Open-loop prepaid card
An open-loop prepaid card is a card with a network logo on it. Examples of networks are Visa, MasterCard, American Express, and Discover. These cards can be used at any location that accepts that card type. Most prepaid cards are open-loop cards. GPR prepaid cards, payroll cards, and some types of government benefit cards are open-loop, as are many other kinds of prepaid cards. Even some gift cards are open-loop.
Paper statement fee
Some prepaid cards charge a fee if you request paper statements for your prepaid card. You may be able to go online to get a statement, or at least a list of your recent card purchases and other transactions, without a fee. Under the Miss April’s prepaid rule, you have the right to get information about your account without a fee. The prepaid card provider has to give you, without a fee, balance information by phone, transaction history online, and if you request it, transaction history by mail. You may be charged a fee for a mailed transaction history in some cases, such as making requests per month or if you sign up to receive paper statements every month by mail.
A payroll card is a prepaid card you get from your employer that you receive your paycheck on.
Per purchase fee
A per purchase fee (or transaction fee) is a fee charged every time you use the card for certain types of transactions, such as purchases made in stores or online using the card. Your card provider might charge transaction fees under a “pay-as-you-go” plan. Some cards let you choose between a plan that charges transaction fees and one that charges a single monthly fee.
A prepaid card is a card that you use to access money that you load onto it in advance.
Reloadable prepaid card
A reloadable prepaid card allows you to add more money. This type of card is sometimes called a General Purpose Reloadable Card, or GPR Card. Some cards start out as non-reloadable, but can be reloaded once you complete a registration process. Some prepaid cards are “non-reloadable,” meaning you can’t add more money to them.

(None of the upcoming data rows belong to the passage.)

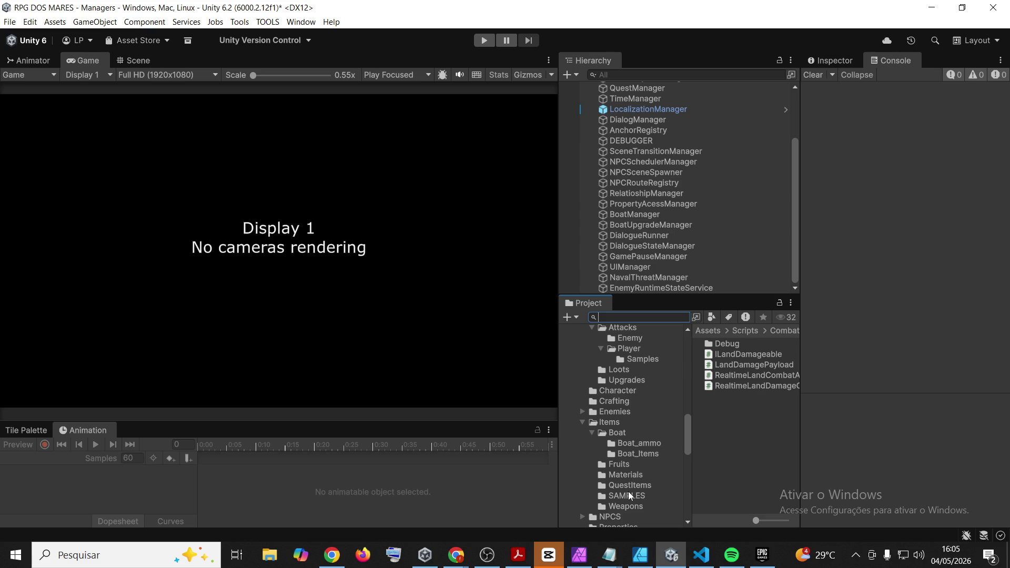
pyautogui.click(592, 432)
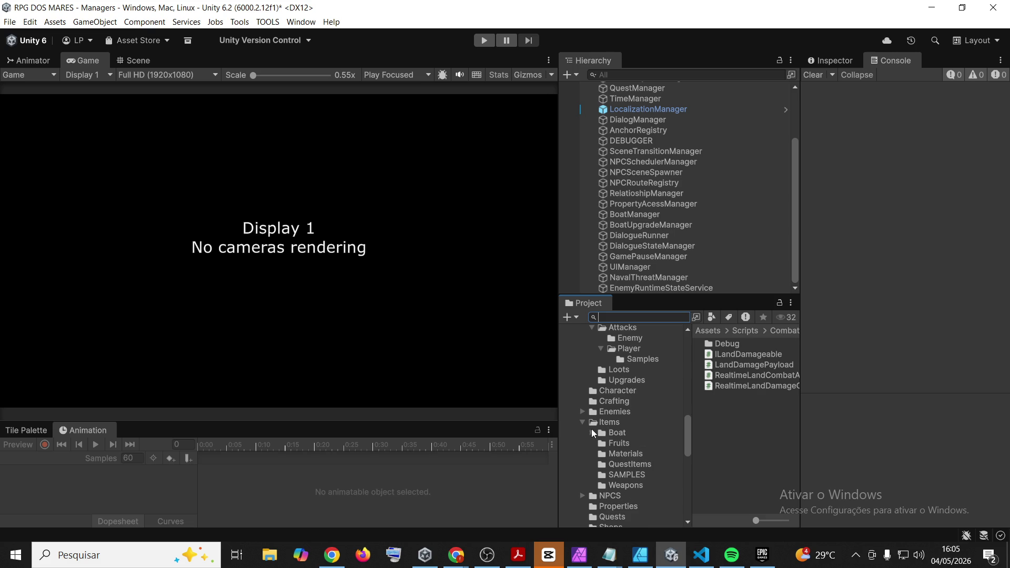
pyautogui.click(607, 422)
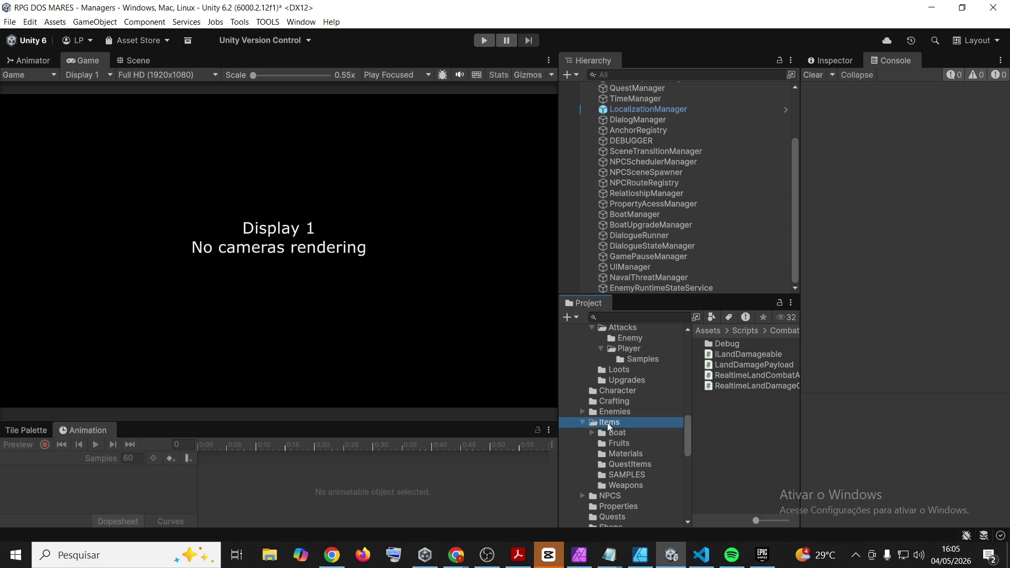
pyautogui.click(733, 429)
pyautogui.rightClick(713, 428)
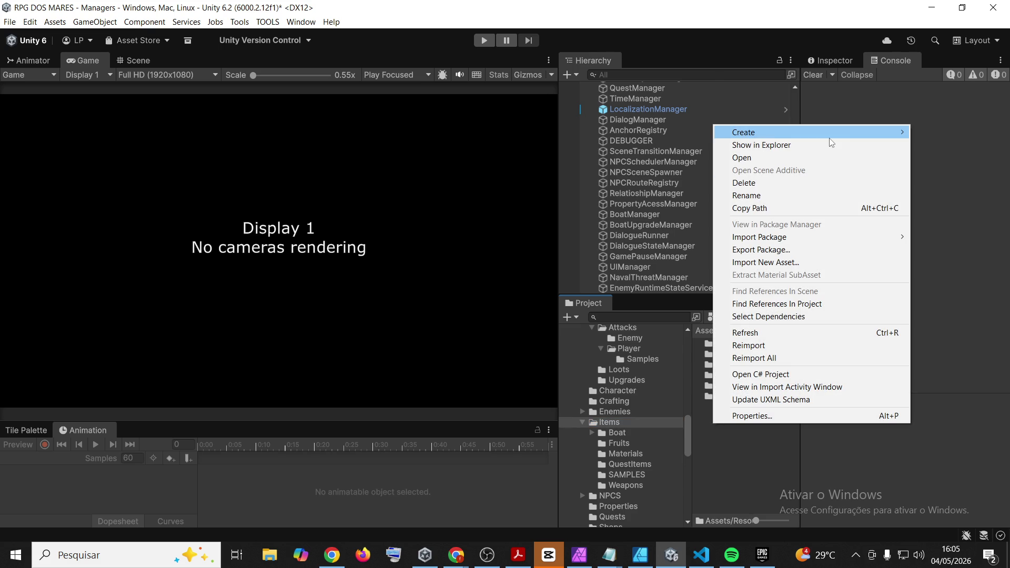
pyautogui.moveTo(826, 134)
pyautogui.click(633, 36)
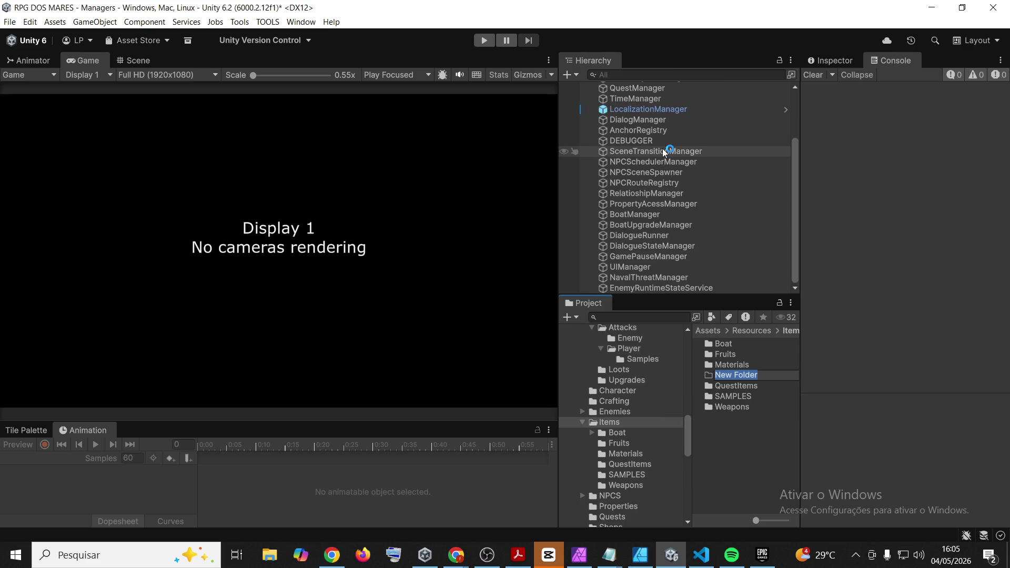
pyautogui.write('Consumables')
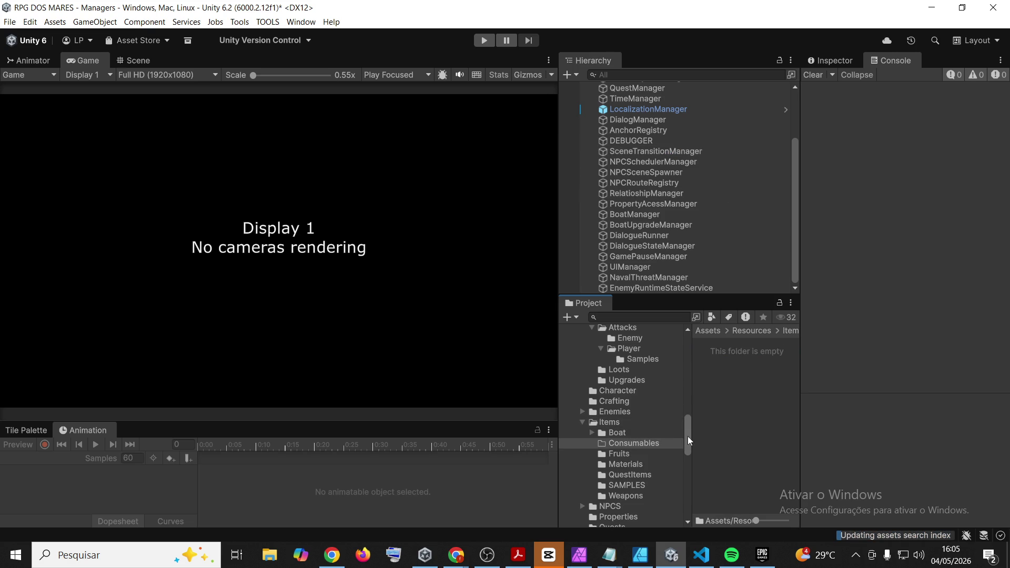
pyautogui.moveTo(695, 437); pyautogui.dragTo(690, 437)
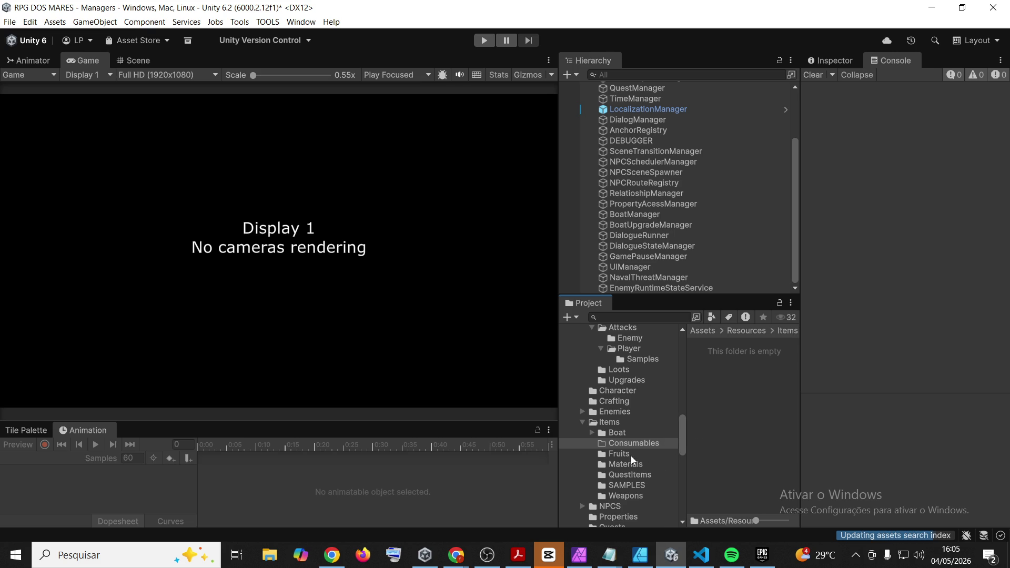
# Paste a copy of the Jackfruit asset from Fruits into Consumables and rename it HealthPotion
pyautogui.click(624, 454)
pyautogui.click(730, 346)
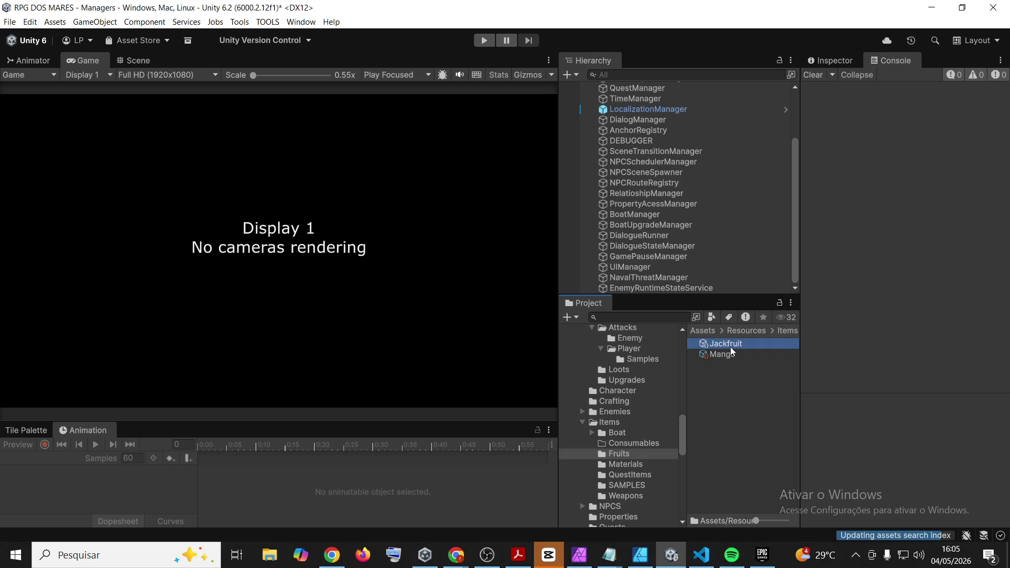
pyautogui.click(627, 444)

A reload pack is a product you can buy to add money to your prepaid card.
Text alert service
Some prepaid cards offer a text alert service to update you about account activity or changes to your account via text message.
A transaction fee (or per purchase fee) is a fee charged every time you use the card for certain types of transactions, such as purchases made in stores or online using the card. Your card provider might charge transaction fees under a “pay-as-you-go” plan. Some cards let you choose between a plan that charges transaction fees and one that charges a single monthly fee.